Task prompt ▸ Every line of the data below should be retyped exactly, with no images carried over.

Spatial grounding data:
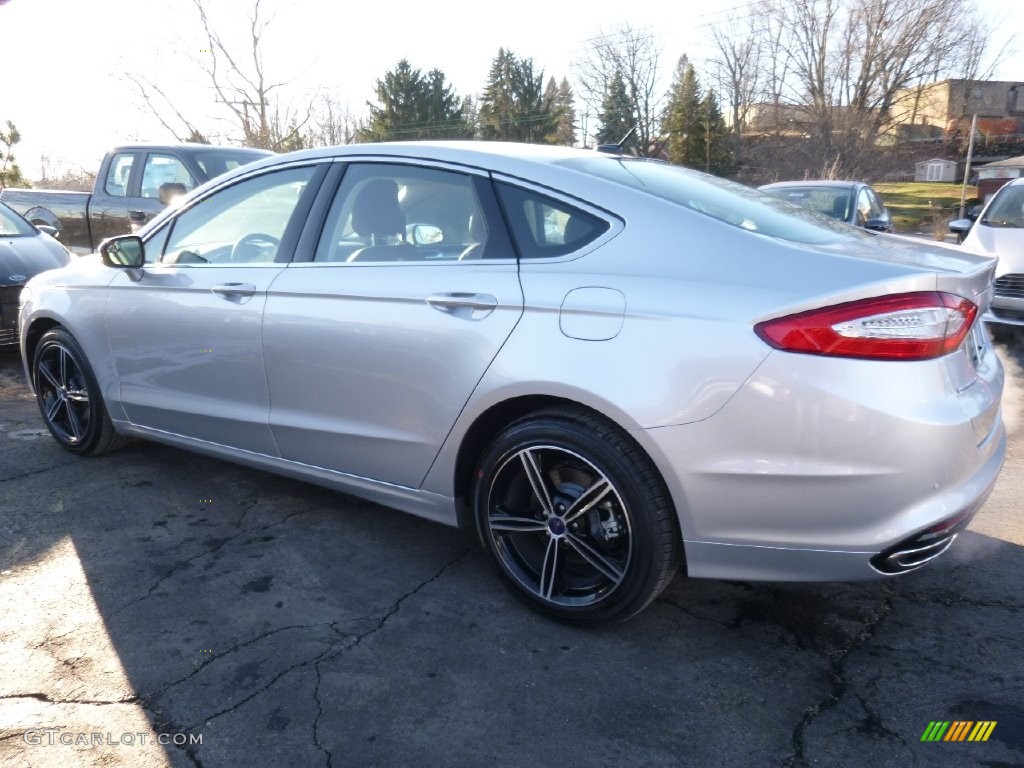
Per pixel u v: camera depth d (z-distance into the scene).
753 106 47.03
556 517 2.73
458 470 2.92
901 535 2.25
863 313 2.20
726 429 2.32
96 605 2.91
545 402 2.72
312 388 3.21
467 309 2.76
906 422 2.20
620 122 51.84
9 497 3.86
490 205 2.88
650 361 2.40
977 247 7.46
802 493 2.28
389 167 3.18
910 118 47.31
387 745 2.21
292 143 27.75
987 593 2.97
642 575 2.54
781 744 2.21
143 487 3.98
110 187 9.15
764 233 2.57
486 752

Exercise output ▸
Per pixel u v: camera depth d (z-distance into the scene).
753 106 47.03
556 517 2.73
458 470 2.92
901 535 2.25
863 313 2.20
726 429 2.32
96 605 2.91
545 402 2.72
312 388 3.21
467 309 2.76
906 422 2.20
620 122 51.84
9 497 3.86
490 205 2.88
650 361 2.40
977 247 7.46
802 493 2.28
389 167 3.18
910 118 47.31
387 745 2.21
292 143 27.75
987 593 2.97
642 575 2.54
781 744 2.21
143 487 3.98
110 187 9.15
764 233 2.57
486 752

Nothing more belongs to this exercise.